High Performance Colourspace Manipulation in R
output: github_document
farver 
knitr::opts_chunk$set(
collapse = TRUE,
comment = "#>",
fig.path = "man/figures/README-"
)
The goal of farver is to provide very fast, vectorised functions for
conversion of colours between different colour spaces, colour comparisons
(distance between colours), encoding/decoding, and channel manipulation in
colour strings. To this end it provides an interface to a modified
version of the ColorSpace C++
library developed by Berendea Nicolae.
Installation
farver can be installed from CRAN using install.packages('farver'). The
development version can be installed from Github using devtools:
# install.packages('devtools')
devtools::install_github('thomasp85/farver')
Use
farver provides an alternative to the grDevices::rgb() and
grDevices::col2rgb() for encoding and decoding colours strings. The farver
functions are superficially equivalent but provides a uniform output format, and
the option to encode and decode directly from/to other colour spaces.
library(farver)
codes <- rainbow(10)
codes
spectrum <- decode_colour(codes)
spectrum
encode_colour(spectrum)
It also provides an alternative to grDevices::convertColor() to switch between
colours spaces. If the origin is a colour string it is possible to decode
directly into the given colour space. Conversely, if the endpoint is a colour
string it is also possible to encode directly from a given colour space.
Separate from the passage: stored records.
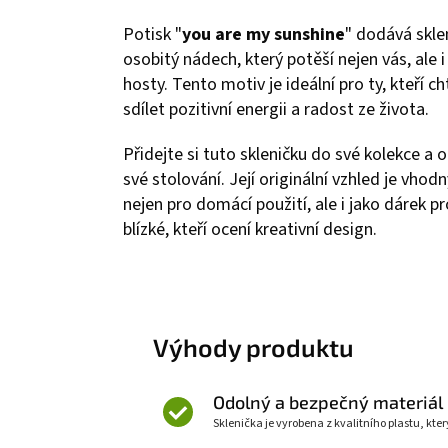
Potisk "
you are my sunshine
" dodává skle
osobitý nádech, který potěší nejen vás, ale i
hosty. Tento motiv je ideální pro ty, kteří ch
sdílet pozitivní energii a radost ze života.
Přidejte si tuto skleničku do své kolekce a o
své stolování. Její originální vzhled je vhodn
nejen pro domácí použití, ale i jako dárek pr
blízké, kteří ocení kreativní design.
Výhody produktu
Odolný a bezpečný materiál
Sklenička je vyrobena z kvalitního plastu, kter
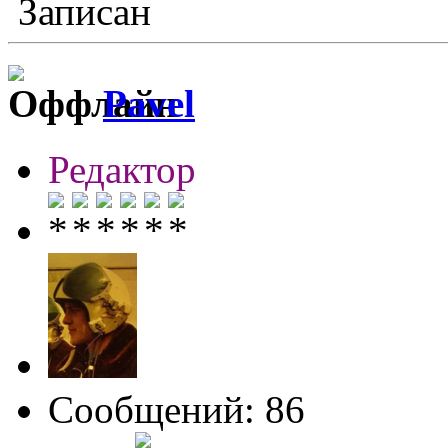
Записан
Pavel
Редактор
Сообщений: 86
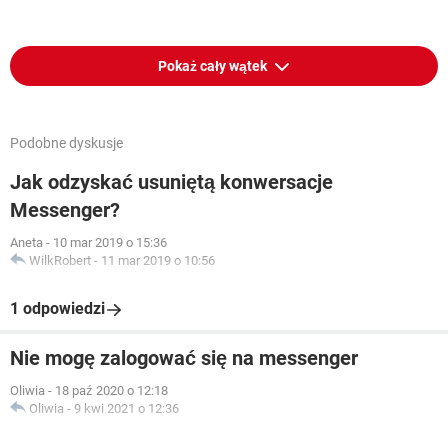
Pokaż cały wątek
Podobne dyskusje
Jak odzyskać usuniętą konwersacje
Messenger?
Aneta
-
10 mar 2019 o 15:36
WilkRobert
-
11 mar 2019 o 10:56
1 odpowiedzi
Nie mogę zalogować się na messenger
Oliwia
-
18 paź 2020 o 12:18
Oliwia
-
9 kwi 2021 o 12:36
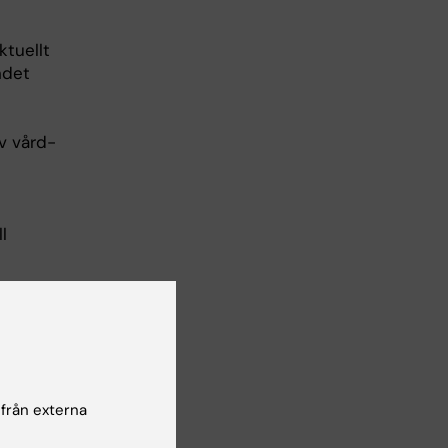
ktuellt
ndet
v vård-
l
d patient
adsplan,
 från externa
och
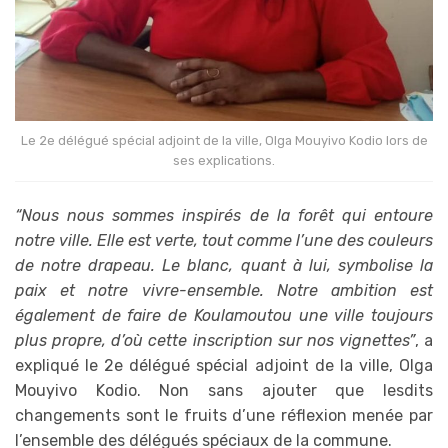
Le 2e délégué spécial adjoint de la ville, Olga Mouyivo Kodio lors de
ses explications.
“Nous nous sommes inspirés de la forêt qui entoure
notre ville. Elle est verte, tout comme l’une des couleurs
de notre drapeau. Le blanc, quant à lui, symbolise la
paix et notre vivre-ensemble. Notre ambition est
également de faire de Koulamoutou une ville toujours
plus propre, d’où cette inscription sur nos vignettes”
, a
expliqué le 2e délégué spécial adjoint de la ville, Olga
Mouyivo Kodio. Non sans ajouter que lesdits
changements sont le fruits d’une réflexion menée par
l’ensemble des délégués spéciaux de la commune.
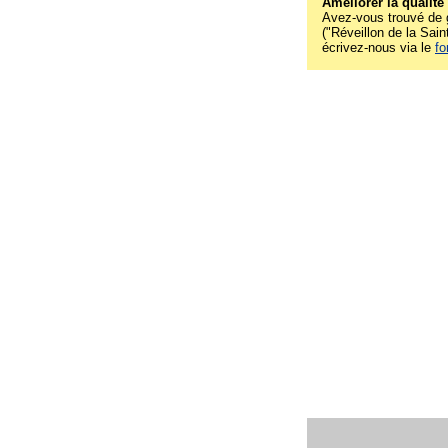
Améliorer la qualité
Avez-vous trouvé de g
("Réveillon de la Saint
écrivez-nous via le
fo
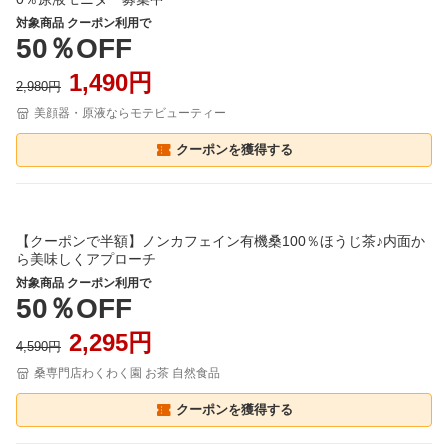
対象商品 クーポン利用で
50％OFF
1,490円
2,980円
美顔器・原液ならモテビューティー
クーポンを獲得する
【クーポンで半額】ノンカフェイン有機桑100％ほうじ茶♪内面か
ら美味しくアプローチ
対象商品 クーポン利用で
50％OFF
2,295円
4,590円
桑専門店わくわく園 お茶 自然食品
クーポンを獲得する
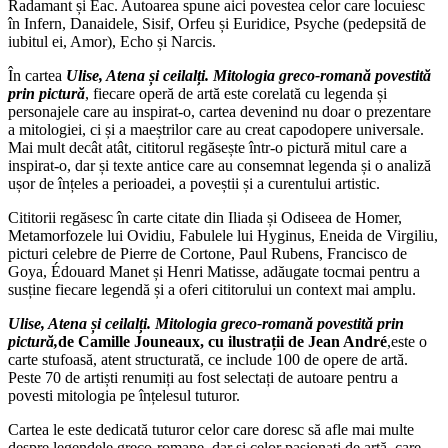
Radamant și Eac. Autoarea spune aici povestea celor care locuiesc
în Infern, Danaidele, Sisif, Orfeu și Euridice, Psyche (pedepsită de
iubitul ei, Amor), Echo și Narcis.
În cartea
Ulise, Atena și ceilalți. Mitologia greco-romană povestită
prin pictură
, fiecare operă de artă este corelată cu legenda și
personajele care au inspirat-o, cartea devenind nu doar o prezentare
a mitologiei, ci și a maeștrilor care au creat capodopere universale.
Mai mult decât atât, cititorul regăsește într-o pictură mitul care a
inspirat-o, dar și texte antice care au consemnat legenda și o analiză
ușor de înțeles a perioadei, a poveștii și a curentului artistic.
Cititorii regăsesc în carte citate din Iliada și Odiseea de Homer,
Metamorfozele lui Ovidiu, Fabulele lui Hyginus, Eneida de Virgiliu,
picturi celebre de Pierre de Cortone, Paul Rubens, Francisco de
Goya, Édouard Manet și Henri Matisse, adăugate tocmai pentru a
susține fiecare legendă și a oferi cititorului un context mai amplu.
Ulise, Atena și ceilalți. Mitologia greco-romană povestită prin
pictură,
de Camille Jouneaux, cu ilustrații de Jean André
,este o
carte stufoasă, atent structurată, ce include 100 de opere de artă.
Peste 70 de artiști renumiți au fost selectați de autoare pentru a
povesti mitologia pe înțelesul tuturor.
Cartea le este dedicată tuturor celor care doresc să afle mai multe
despre legendele greco-romane, dar și celor pasionați de artă, care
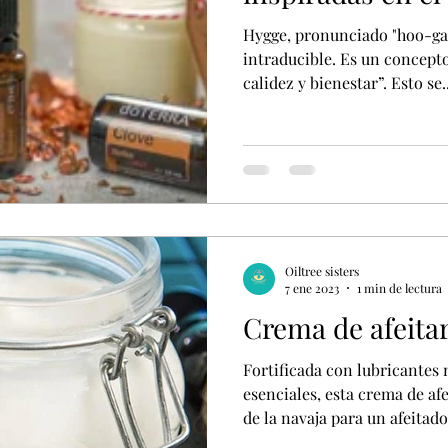
Hygge, pronunciado "hoo-ga"
intraducible. Es un concepto
calidez y bienestar”. Esto se..
Oiltree sisters
7 ene 2023
1 min de lectura
Crema de afeita
Fortificada con lubricantes 
esenciales, esta crema de af
de la navaja para un afeitado.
spectrum_lab <- convert_colour(spectrum, 'rgb', 'lab')
spectrum_lab
decode_colour(codes, to = 'lab')
encode_colour(spectrum_lab, from = 'lab')
If colours are given as strings, manipulation of channels will normally require
decoding, conversion to the correct colour space, manipulation of the given
channel, converting back to rgb and the encoding to string. farver provides a
range of functions that allow you to change any channel in the supported spaces
directly in colour strings:
# Add a value to the channel
add_to_channel(codes, channel = 'l', value = 1:10, space = 'lab')
# Set a channel to a specific value
set_channel(codes, 'alpha', c(0.3, 0.7))
# Limit a channel to a given value
cap_channel(codes, 'r', 200)
Lastly, farver also provides utilities for calculating the distance between
colours, based on a range of different measures
spectrum2 <- t(col2rgb(heat.colors(10)))
compare_colour(spectrum, spectrum2, 'rgb', method = 'cie2000')[1:6, 1:6]
Supported colour spaces
farver currently supports the following colour spaces:
- CMY
- CMYK
- HSL
- HSB
- HSV
- CIE L*AB
- Hunter LAB
- OK LAB
- LCH(ab)
- LCH(uv)
- LCH(OK)
- LUV
- RGB
- XYZ
- YXY
Supported distance measures
farver supports the following colour distance metrics
- Euclidean
- CIE1976
- CIE94
- CIE2000
- CMC
White References
farver allows you to set the white point for relative colour spaces, either
based on a standard illuminant (A-F series supported) or by specifying
chromaticity coordinates or tristimulus values directly
Benchmark
farver is faster than its grDevices counterpart but less so than it was at
its first release, as the colour conversion in grDevices has been improved
since.
library(ggplot2)
test <- matrix(runif(300000, min = 0, max = 255), ncol = 3)
timing <- bench::mark(
farver = convert_colour(test, 'rgb', 'lab'),
grDevices = convertColor(test, 'sRGB', 'Lab', scale.in = 255),
check = FALSE,
min_iterations = 100
)
plot(timing, type = 'ridge')
Still, if the start- and/or endpoint are colour strings the ability
to decode and encode directly from/to any colour space will give a huge speed
up.
colour_strings <- colours()
timing <- bench::mark(
farver = decode_colour(colour_strings, to = 'lab'),
grDevices = convertColor(t(col2rgb(colour_strings)), 'sRGB', 'Lab', scale.in = 255),
check = FALSE,
min_iterations = 100
)
plot(timing, type = 'ridge')
Code of Conduct
Please note that the ‘farver’ project is released with a
Contributor Code of Conduct.
By contributing to this project, you agree to abide by its terms.